To conclude this assignment I would like to share my opinions with others. To begin with, I
would like to say that our country India is one of the fastest growing country globally. It has
seen tremendous progress in global trade and business. When the entry in 20th century, India
has entered into the new era of trading. It is high time that the merchants should understand the
importance of Rotterdam rules. There is a dichotomy, since the carriers and Indian stakeholders
do not want to ratify the Rotterdam rules. The reason behind this reluctancy is that once they
ratify it, the liability or the accountability of losses or delay in delivery would be casted upon
the carriers and stake holders. On the other hand, there is lots of boon associated with ratifying
it. The first and upmost importance is that this ratification will fortify its stance and relation in
sea carriage. It is also pertinent to not that many nations have understand the importance and
ratify the Rotterdam rules. Almost 25 countries have ratify the treaty.

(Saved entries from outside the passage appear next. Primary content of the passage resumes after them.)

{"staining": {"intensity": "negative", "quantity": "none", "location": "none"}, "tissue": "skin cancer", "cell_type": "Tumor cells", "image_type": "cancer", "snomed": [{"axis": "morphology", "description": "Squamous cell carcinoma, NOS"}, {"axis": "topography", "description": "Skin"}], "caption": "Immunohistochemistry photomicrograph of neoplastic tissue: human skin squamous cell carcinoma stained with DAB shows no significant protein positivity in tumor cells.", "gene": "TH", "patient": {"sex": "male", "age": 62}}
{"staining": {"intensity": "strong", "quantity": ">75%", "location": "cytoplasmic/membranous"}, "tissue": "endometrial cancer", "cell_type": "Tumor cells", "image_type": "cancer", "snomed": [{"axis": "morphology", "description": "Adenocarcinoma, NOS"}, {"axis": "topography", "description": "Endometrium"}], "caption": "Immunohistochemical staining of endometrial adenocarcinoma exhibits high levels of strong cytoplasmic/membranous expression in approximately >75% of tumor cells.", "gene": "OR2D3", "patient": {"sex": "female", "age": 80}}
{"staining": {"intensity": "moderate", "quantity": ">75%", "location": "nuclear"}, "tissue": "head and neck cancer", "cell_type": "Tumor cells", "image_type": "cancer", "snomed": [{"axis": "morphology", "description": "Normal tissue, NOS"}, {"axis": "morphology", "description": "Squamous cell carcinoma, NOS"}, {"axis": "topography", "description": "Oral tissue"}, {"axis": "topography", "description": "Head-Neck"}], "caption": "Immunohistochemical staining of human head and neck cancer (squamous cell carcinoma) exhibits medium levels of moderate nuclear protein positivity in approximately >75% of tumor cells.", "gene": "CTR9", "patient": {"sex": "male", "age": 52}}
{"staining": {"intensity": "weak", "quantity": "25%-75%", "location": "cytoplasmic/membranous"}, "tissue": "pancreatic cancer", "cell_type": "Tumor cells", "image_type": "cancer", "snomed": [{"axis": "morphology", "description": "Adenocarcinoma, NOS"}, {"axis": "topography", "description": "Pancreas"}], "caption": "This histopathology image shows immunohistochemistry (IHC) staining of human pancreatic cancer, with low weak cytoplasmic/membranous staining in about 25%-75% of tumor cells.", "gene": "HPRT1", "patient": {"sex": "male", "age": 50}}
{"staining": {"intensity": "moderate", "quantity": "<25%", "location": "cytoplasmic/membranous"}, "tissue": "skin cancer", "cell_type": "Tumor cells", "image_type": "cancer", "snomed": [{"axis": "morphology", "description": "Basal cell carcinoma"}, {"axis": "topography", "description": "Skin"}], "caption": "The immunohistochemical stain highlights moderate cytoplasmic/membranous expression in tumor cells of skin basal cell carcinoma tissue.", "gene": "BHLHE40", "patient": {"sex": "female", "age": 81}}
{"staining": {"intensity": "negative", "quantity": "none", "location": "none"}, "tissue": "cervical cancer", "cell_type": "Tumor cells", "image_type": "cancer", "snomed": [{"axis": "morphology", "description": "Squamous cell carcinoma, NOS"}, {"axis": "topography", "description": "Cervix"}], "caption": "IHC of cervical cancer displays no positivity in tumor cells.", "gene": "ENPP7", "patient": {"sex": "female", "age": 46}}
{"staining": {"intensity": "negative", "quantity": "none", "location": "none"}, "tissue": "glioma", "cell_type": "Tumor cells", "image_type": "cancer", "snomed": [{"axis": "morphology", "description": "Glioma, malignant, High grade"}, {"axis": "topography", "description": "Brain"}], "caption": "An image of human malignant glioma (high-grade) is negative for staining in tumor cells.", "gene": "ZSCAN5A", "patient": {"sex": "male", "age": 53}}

Some of the most
powerful nations like United Sates have also ratify it and is a member to this convention. One
of the implication of their ratifying the convention is that these countries majority of 25 % of
the total world trade which places them at a higher pedestal than other countries. These
countries have a higher dominance in shippers and as well as carriers related business.
The perception and acceptance of the convention by these countries is that these countries have
realised that their ratifying the treaty will have a two folded importance. It will not only benefit
shipper but also the carriers. Hence it is important that the Indian stakeholders and traders
understand the importance of this convention and ratify this.